Sitting in commercial bank accounts across the country are electronic US dollars, which are partially backed by reserves, under a system known as fractional-reserve banking. As the name suggests, the bank holds in its reserves a fraction of the bank’s deposit obligations. Transferring this form of money from one bank to another or from one country to another operates on older financial rails.
There are also a number of USD-pegged stablecoins, including Tether and USD Coin. Although critics have questioned whether Tether has enough dollar reserves to back its currency, it remains the largest stablecoin on the planet. USD Coin is backed by fully-reserved assets, redeemable on a 1:1 basis for US dollars, and is governed by the Centre, a consortium of regulated financial institutions. It is also relatively easy to use wherever you are.
Then there is the hypothetical digital dollar that would be the Federal Reserve’s take on a CBDC. This would really just be a digital twin of the US dollar: Fully regulated, under a central authority, and with the full faith and support of the country’s central bank.
“A dollar in CBDC form is a responsibility of the central bank. The Federal Reserve has to pay you back,” explained Ronit Ghose, who heads fintech and digital assets for Citi Global Insights.
Federal Reserve Chairman Jerome Powell previously said that the main incentive for the US to launch its own central bank digital currency, or CBDC, would be to eliminate the use case for cryptocurrencies in America.
“You wouldn’t need stablecoins; you wouldn’t need cryptocurrencies if you had a digital US currency,” Powell said. “I think that’s one of the strongest arguments in its favor.”
In the White House’s new framework, it points to the fact that an American CBDC can enable a payment system that is “more efficient, provides a basis for further technological innovation, facilitates faster transactions across national borders and is environmentally sustainable”.
“It can promote financial inclusion and equity by providing access for a broad set of consumers,” the report continues.
To that end, the administration encourages the Fed to continue its ongoing research, experimentation and evaluation of a CBDC.
Safeguarding financial stability
Central bankers and US lawmakers have for years lamented the rise of stablecoins, a specific subset of cryptocurrencies that have a value tied to a real asset, such as a fiat currency like the US dollar or a commodity like gold.
These non-governmental digital tokens are increasingly being used in domestic and international transactions, which is scary for central banks because they have no say in how this space is regulated.
In May, the collapse of TerraUSD, one of the most popular US dollar-pegged stablecoin projects, cost investors tens of billions of dollars as they pulled out in a panic that some have compared to a bank run. Widespread buy-in – and public PSAs – from respected financial institutions lent credibility to the project, further driving the narrative that it was all legitimate.

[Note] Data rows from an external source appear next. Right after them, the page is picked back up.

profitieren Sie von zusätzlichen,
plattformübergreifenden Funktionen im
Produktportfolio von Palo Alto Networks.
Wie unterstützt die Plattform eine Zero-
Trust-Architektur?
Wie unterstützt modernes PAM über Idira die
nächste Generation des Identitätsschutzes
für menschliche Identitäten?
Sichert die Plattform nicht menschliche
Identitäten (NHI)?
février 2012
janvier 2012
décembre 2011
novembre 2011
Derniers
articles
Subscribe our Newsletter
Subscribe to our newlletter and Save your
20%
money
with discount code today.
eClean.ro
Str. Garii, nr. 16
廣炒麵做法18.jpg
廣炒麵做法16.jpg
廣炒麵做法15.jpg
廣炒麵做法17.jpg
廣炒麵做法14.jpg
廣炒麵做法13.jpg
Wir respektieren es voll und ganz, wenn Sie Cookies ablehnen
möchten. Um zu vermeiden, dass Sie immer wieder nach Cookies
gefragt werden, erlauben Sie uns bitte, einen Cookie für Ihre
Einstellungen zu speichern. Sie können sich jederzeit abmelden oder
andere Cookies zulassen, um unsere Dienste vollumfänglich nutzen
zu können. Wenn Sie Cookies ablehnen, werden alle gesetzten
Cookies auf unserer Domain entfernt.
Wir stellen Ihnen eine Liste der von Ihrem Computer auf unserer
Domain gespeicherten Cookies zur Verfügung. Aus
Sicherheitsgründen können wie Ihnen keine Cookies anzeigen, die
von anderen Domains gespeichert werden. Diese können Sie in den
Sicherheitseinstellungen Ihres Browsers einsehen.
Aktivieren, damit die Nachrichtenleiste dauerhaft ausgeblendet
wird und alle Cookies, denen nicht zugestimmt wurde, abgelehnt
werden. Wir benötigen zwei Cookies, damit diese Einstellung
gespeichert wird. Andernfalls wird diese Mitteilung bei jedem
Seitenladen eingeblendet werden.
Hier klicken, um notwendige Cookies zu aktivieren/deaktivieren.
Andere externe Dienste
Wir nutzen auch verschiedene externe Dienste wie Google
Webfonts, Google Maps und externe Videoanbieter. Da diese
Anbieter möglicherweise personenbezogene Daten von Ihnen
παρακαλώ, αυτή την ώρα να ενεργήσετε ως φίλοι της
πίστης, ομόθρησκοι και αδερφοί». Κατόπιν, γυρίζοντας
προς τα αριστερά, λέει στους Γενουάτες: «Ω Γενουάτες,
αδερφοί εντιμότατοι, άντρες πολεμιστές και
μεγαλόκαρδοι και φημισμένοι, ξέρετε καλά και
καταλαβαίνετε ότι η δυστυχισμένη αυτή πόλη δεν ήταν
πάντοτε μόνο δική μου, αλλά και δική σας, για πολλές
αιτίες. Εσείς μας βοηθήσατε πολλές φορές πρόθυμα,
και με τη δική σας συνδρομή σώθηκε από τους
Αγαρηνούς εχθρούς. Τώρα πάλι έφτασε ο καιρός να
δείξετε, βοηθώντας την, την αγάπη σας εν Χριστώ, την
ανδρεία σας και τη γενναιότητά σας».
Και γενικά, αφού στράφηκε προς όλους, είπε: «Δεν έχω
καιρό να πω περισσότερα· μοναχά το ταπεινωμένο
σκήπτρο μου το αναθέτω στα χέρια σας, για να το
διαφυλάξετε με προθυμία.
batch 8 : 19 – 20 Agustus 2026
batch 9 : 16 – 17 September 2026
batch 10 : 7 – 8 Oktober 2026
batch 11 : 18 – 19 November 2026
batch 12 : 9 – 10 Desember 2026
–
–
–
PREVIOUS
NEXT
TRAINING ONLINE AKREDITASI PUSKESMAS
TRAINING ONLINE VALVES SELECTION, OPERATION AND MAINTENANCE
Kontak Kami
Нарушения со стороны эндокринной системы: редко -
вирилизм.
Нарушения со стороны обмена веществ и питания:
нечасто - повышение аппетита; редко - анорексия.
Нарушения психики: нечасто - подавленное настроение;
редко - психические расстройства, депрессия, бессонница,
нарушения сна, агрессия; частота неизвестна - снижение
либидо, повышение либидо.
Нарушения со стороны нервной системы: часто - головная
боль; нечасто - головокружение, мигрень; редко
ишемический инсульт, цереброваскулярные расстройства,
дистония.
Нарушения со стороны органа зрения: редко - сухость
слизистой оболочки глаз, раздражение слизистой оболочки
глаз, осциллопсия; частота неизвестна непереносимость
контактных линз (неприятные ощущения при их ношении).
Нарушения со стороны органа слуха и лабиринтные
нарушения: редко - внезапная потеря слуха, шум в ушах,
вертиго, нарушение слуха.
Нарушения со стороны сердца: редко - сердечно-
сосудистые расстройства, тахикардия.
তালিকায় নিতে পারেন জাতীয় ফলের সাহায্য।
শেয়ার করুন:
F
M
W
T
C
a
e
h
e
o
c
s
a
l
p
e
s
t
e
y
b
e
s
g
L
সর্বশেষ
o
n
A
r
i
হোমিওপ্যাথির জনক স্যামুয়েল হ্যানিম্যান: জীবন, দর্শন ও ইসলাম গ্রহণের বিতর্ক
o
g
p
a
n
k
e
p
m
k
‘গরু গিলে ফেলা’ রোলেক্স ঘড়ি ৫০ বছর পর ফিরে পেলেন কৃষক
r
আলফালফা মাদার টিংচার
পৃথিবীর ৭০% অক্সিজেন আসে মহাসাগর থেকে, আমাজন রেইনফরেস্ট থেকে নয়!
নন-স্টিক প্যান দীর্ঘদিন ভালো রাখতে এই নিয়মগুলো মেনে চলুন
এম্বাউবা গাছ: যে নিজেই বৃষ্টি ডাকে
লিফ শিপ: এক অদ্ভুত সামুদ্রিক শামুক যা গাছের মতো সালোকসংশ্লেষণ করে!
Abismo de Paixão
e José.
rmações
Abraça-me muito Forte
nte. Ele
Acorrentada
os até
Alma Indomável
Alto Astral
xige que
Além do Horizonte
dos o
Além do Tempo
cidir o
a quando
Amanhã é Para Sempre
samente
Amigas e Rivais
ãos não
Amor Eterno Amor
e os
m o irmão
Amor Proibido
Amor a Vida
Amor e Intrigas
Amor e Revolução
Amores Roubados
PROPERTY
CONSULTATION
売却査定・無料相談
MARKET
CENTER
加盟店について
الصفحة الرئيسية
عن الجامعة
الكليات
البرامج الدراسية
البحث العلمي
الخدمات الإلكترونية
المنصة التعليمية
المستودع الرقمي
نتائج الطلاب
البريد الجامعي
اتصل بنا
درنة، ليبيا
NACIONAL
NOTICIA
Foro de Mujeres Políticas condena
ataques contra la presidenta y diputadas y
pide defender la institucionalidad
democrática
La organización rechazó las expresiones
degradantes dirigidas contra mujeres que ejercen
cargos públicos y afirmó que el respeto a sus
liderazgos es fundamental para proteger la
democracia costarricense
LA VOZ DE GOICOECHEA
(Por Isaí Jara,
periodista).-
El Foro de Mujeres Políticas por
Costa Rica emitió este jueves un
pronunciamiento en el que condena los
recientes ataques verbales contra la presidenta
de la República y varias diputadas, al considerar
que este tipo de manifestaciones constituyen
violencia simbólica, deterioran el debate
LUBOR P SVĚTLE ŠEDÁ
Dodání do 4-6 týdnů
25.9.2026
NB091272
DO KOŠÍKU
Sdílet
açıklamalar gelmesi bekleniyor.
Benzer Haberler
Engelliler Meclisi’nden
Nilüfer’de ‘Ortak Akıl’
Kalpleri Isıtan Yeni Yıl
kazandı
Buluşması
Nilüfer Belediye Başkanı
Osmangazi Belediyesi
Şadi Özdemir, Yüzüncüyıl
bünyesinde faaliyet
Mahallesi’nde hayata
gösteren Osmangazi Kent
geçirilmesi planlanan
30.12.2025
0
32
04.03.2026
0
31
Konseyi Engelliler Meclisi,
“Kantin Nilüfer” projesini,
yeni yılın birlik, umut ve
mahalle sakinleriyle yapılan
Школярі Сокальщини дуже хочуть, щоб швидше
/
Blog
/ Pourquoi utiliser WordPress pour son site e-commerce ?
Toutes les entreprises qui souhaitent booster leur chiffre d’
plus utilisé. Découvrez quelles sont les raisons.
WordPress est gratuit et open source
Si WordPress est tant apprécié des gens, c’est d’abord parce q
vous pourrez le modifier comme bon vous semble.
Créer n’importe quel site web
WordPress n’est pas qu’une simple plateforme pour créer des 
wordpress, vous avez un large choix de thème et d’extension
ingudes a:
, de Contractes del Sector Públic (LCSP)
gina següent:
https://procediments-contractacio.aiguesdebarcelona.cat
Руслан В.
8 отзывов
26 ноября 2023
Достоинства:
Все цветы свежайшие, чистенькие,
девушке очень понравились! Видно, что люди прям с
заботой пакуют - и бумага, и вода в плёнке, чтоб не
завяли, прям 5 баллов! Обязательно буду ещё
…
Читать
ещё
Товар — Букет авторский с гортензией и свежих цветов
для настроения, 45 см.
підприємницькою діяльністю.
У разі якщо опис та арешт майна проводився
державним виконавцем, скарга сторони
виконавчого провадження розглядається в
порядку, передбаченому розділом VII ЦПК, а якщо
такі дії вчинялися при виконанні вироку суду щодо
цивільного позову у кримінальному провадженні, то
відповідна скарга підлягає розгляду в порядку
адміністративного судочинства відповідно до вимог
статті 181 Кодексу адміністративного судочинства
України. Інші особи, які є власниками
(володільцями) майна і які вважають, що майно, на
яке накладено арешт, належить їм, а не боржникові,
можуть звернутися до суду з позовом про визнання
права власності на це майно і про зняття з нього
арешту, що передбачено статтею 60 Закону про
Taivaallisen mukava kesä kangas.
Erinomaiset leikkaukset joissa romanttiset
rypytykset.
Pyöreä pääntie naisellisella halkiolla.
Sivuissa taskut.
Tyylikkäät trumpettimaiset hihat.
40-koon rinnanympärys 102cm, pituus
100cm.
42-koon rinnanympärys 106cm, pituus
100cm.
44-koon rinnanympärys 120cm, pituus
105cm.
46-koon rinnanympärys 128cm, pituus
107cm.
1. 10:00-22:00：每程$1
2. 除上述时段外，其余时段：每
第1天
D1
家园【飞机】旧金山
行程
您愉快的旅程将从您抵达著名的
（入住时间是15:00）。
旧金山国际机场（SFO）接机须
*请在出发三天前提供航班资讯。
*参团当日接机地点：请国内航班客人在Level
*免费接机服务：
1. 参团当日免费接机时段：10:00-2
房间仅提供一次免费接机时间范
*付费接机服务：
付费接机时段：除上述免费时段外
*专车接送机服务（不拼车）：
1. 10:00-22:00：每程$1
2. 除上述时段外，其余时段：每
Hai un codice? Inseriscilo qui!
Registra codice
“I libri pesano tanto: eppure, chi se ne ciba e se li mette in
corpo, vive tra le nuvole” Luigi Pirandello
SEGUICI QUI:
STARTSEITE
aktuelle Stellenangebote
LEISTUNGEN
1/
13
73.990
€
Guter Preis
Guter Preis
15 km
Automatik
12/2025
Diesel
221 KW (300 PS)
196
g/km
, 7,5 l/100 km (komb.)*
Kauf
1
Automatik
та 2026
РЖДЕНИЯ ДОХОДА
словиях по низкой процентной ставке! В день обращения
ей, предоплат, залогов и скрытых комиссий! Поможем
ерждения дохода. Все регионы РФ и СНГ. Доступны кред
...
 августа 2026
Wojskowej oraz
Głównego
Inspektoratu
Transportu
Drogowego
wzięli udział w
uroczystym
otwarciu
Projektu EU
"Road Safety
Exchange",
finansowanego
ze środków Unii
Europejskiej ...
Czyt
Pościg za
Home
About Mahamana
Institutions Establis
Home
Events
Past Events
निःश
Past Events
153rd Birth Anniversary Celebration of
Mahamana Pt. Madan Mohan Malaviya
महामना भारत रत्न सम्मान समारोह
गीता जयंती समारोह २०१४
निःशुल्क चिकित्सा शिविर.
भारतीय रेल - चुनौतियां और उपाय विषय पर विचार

The implosion of this stablecoin project led to a series of insolvencies that wiped out nearly $600 billion in assets, according to the White House.
“Digital assets and the mainstream financial system are becoming increasingly intertwined, creating channels for turbulence to have spillover effects,” according to the White House fact sheet.
The framework goes on to single out stablecoins, warning that they could create disruptive runs if not paired with appropriate regulation.
To make stablecoins “more secure,” the administration says Treasury will “work with financial institutions to strengthen their capacity to identify and mitigate cyber vulnerabilities by sharing information and promoting a broad range of data sets and analytical tools, as well as partnering with other agencies to “identify, track and analyze emerging strategic risks related to digital asset markets.”
These efforts will also take place in cooperation with international allies, including the Organization for Economic Co-operation and Development and the Financial Stability Board.